526 West 26th Street, Suite 9E, NY 10001, New York, United States
Open: Tue-Sat 10am-6pm
Tue 5 Sep 2023 to Thu 5 Oct 2023
526 West 26th Street, Suite 9E, NY 10001 Siri Berg: The Kabbalah Paintings from the 1980s
Tue-Sat 10am-6pm
Artist: Siri Berg
Opening reception: Thursday 14 September, 6pm-8pm
David Richard Gallery presents Siri Berg: The Kabbalah Paintings from the 1980s. The exhibition features paintings on canvas and paper mounted on stretched linen by the Swedish-American artist, renowned for her decades-long study of color and its meditative and transcendental nature. This is the first presentation of Berg’s work with the gallery and the first major survey of her work since her death in 2020.
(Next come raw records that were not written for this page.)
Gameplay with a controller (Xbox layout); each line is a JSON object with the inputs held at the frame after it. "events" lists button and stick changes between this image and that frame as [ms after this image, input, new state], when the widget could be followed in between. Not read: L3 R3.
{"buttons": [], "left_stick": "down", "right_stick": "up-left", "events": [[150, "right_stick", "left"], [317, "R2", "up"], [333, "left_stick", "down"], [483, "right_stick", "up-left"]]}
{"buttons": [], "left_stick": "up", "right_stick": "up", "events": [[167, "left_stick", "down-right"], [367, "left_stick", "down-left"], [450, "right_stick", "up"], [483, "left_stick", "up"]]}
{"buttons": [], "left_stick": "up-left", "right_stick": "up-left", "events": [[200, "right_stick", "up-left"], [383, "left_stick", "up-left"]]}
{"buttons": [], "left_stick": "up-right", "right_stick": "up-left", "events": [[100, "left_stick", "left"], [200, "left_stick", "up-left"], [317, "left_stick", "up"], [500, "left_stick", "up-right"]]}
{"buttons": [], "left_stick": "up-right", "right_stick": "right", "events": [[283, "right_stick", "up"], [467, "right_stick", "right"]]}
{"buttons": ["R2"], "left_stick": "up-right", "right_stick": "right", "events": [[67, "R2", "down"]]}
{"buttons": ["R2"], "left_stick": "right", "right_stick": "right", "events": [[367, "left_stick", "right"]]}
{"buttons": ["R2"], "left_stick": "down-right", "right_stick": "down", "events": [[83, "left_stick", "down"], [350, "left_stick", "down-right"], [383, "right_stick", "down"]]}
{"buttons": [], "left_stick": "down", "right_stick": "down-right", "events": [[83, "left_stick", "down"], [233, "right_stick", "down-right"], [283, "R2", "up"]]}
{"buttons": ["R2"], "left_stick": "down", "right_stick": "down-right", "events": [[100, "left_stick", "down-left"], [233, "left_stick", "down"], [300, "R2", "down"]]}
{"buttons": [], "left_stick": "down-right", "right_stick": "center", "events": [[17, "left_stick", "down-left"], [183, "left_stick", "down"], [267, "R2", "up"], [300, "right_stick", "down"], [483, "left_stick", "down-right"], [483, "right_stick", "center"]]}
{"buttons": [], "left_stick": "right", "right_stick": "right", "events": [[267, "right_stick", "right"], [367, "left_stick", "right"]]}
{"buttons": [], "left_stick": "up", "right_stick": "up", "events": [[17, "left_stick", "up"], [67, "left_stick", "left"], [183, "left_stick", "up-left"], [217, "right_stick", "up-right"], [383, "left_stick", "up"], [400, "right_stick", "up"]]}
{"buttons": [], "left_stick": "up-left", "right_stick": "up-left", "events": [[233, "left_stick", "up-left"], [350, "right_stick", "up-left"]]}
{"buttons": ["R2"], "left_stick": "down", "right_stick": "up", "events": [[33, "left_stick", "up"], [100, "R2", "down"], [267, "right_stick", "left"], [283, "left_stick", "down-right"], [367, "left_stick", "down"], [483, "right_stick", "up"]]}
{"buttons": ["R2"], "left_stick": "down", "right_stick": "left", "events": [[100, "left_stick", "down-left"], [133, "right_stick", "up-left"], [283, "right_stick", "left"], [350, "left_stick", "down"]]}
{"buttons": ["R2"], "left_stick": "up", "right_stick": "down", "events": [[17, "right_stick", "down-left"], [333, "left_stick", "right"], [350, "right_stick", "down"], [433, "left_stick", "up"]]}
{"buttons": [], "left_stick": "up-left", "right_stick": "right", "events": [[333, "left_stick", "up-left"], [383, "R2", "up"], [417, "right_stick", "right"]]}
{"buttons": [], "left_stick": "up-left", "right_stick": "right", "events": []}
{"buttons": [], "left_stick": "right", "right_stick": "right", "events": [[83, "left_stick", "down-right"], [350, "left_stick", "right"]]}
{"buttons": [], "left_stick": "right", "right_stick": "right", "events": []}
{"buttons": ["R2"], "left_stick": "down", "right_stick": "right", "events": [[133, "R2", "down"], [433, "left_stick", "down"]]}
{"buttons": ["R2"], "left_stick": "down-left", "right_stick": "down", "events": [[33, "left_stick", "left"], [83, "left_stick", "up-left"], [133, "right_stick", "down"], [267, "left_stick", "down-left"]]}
The exhibition focuses on a perceptive series of works painted in the 1980s which intuitively address the Ten Sefirot of the Kabbalah—ten complimentary emanations through which the divine reveals itself in Jewish mystical tradition. Berg interprets these emanations by means of subtle color gradations arranged in concentric forms. Many of these works utilize texture and the way light dances and plays across her painted surfaces. These dynamic compositions, many of which are the largest created by the artist, offer dimensional tonal gradations of fleshy pinks, earthy yellows, and field drab greys—terrestrial allusions to the spiritually enlightened.
In these works, many of which have never been previously exhibited, one sees Berg’s repeated conceptual framework of evolving cause and effect from the Infinite to the Finite in systemizing the Kabbalah. This also includes permutations of binary formal properties including compositional formats such as horizontal versus square perimeters and single versus double concentric structures within a given composition; saturated versus desaturated color palettes; flat versus highly textured painted surfaces; hard edged versus diffused borders of geometric forms; and mirror images of such binary properties both within a single structure and composition or across different compositions.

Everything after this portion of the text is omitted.